Clean Energy Jobs Mean American Progress
Posted September 22, 2011 in Solving Global Warming, The Media and the Environment, U.S. Law and Policy
Poor Darrell Issa.
Just nine months after his fellow House Republicans became captives of the tea party gang, he seems to have forgotten the difference between propaganda and progress.
Fortunately, the American people have not.
In a hearing today before the House Oversight and Government Reform Committee he chairs, Issa, R-Calif., accused President Obama of waging a "propaganda" campaign to tout green jobs.
That will come as something of a surprise to the 2.7 million Americans who got up this morning and went to work making power from the wind and the sun, making cars that top 40 miles to the gallon and making our homes and workplaces more efficient.
That's not propaganda - it's progress.
The fact is, green jobs are a bright spot in a lackluster economy. For nearly 3 million American families, these jobs are a lifeline in tough times.
The House Oversight and Government Reform Committee serves a vital function. When exercised responsibly, its authority protects taxpayers. And if the committee documents wrongdoing, in federal support for emerging industries or anywhere else, people should be brought to account.
But oversight authority is not enhanced when it appears to become a political tool. Caution is in order to ensure that it doesn’t.
Issa isn’t everyone’s idea of a paragon of comity.
Last January he called the Obama White House "one of the most corrupt administrations." He later apologized.
In partisan phraseology that would make Mao Zedong blanch, Issa titled Thursday's hearing "How Obama's Green Energy Agenda is Killing Jobs."
Now he's attacking a strength in our struggling economy and trying to somehow cast success as failure?
This is the same Darrell Issa, it must be noted, who sought assistance from the very green jobs program he's now criticizing, as did a number of other congressional Republicans.
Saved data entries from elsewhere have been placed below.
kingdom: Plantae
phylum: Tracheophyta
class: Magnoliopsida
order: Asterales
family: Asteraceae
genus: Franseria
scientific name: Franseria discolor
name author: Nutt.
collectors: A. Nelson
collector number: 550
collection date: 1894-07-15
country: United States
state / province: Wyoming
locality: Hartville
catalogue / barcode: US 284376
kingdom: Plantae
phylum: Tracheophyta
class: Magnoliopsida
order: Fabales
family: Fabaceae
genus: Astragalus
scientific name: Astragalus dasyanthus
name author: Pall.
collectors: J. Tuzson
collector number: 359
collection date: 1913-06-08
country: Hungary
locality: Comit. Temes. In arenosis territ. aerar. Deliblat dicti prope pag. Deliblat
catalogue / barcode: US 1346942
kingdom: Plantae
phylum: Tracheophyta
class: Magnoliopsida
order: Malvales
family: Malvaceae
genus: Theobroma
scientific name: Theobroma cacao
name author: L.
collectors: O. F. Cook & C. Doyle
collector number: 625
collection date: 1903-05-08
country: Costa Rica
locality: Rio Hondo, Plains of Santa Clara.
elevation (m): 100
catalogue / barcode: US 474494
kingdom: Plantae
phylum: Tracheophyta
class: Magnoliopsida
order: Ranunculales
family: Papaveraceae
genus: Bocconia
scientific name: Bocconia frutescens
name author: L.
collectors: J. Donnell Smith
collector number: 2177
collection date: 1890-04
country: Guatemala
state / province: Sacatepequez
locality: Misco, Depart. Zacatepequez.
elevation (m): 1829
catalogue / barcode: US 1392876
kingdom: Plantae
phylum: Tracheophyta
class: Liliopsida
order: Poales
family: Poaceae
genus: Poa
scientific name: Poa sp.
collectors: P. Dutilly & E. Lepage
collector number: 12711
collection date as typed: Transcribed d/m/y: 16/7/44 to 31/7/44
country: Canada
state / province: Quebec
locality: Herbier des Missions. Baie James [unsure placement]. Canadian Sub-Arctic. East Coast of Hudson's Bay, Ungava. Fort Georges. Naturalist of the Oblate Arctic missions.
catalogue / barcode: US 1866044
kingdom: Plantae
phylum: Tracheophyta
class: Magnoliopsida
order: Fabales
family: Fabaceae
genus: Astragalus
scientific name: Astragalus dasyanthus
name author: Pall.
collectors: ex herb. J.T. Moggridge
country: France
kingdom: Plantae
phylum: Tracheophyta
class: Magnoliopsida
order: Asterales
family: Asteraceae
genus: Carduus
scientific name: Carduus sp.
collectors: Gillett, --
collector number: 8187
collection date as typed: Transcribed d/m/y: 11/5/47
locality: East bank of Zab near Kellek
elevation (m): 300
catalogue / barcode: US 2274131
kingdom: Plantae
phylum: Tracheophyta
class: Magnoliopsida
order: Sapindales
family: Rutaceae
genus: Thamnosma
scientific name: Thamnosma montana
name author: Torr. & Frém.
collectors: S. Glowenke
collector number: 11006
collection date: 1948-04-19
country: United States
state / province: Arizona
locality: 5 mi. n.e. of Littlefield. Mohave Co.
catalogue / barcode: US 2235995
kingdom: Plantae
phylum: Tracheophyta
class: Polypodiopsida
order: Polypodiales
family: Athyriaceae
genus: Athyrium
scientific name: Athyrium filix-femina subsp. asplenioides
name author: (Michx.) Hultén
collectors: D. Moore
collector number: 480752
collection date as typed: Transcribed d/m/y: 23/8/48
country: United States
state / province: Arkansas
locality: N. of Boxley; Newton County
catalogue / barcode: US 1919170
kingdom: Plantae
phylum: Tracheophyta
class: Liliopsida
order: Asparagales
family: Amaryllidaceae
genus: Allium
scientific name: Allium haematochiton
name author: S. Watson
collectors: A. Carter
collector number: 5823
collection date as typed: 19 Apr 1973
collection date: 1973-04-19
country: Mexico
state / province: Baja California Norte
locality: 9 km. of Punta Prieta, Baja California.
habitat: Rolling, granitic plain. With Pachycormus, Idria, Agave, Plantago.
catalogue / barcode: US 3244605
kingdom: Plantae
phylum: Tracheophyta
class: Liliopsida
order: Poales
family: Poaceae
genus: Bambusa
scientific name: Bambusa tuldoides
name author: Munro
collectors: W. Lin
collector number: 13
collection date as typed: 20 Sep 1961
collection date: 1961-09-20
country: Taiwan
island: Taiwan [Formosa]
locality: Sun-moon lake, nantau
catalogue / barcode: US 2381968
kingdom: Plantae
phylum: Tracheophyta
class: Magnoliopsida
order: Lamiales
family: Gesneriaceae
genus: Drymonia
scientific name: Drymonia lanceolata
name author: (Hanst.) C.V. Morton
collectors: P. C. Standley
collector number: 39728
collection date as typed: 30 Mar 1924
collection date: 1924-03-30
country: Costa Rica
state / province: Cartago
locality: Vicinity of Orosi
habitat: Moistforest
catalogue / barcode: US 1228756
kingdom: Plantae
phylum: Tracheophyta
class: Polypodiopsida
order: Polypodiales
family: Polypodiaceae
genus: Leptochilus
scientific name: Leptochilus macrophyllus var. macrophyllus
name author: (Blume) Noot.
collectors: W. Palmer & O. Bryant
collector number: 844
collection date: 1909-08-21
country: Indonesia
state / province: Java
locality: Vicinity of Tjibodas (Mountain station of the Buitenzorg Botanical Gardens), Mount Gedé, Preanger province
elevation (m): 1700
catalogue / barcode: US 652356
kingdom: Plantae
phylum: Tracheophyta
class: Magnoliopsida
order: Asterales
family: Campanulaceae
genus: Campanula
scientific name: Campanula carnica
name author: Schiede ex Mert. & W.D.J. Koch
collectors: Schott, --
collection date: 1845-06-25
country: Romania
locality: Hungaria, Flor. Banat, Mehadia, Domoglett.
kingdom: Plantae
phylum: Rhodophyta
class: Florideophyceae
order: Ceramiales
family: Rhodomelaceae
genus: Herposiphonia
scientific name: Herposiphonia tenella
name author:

In January, 2009, Issa helped an electric automaker apply to the Department of Energy for assistance.
Electric cars, Issa wrote, "will aid U.S. long-term energy goals by shifting away from fossil fuels and using viable renewable energy sources like plug-in electric energy." Additionally, he wrote, these vehicles "will reduce dependence on foreign oil and enhance energy security."
That's exactly right. That's why presidents stretching back to Richard Nixon have been calling on us to break our costly addiction to oil, which is draining our economy, compromising our security and threatening our environment and health. Developing alternatives is a national goal worthy of appropriate resources.
And here's the best part. We know how to make our homes and workplaces more efficient. We know how to develop cleaner, safer, more sustainable sources of power and fuel. Our workers have the skills we need - and nearly 3 million of them are already working at it every day.
Rather than playing partisan games and pretending these jobs don't exist, we need to support this sector and help it to grow.
We need to help American workers succeed in the global market for efficiency gains and renewable power, a market worth trillions of dollars in just the decade ahead.
And we need, all of us, to roll up our sleeves and get to work creating the clean energy solutions of tomorrow. That will make us stronger, as a country, healthier, as people, and more secure in the future we share.
That's not propaganda, Mr. Chairman. That's American progress.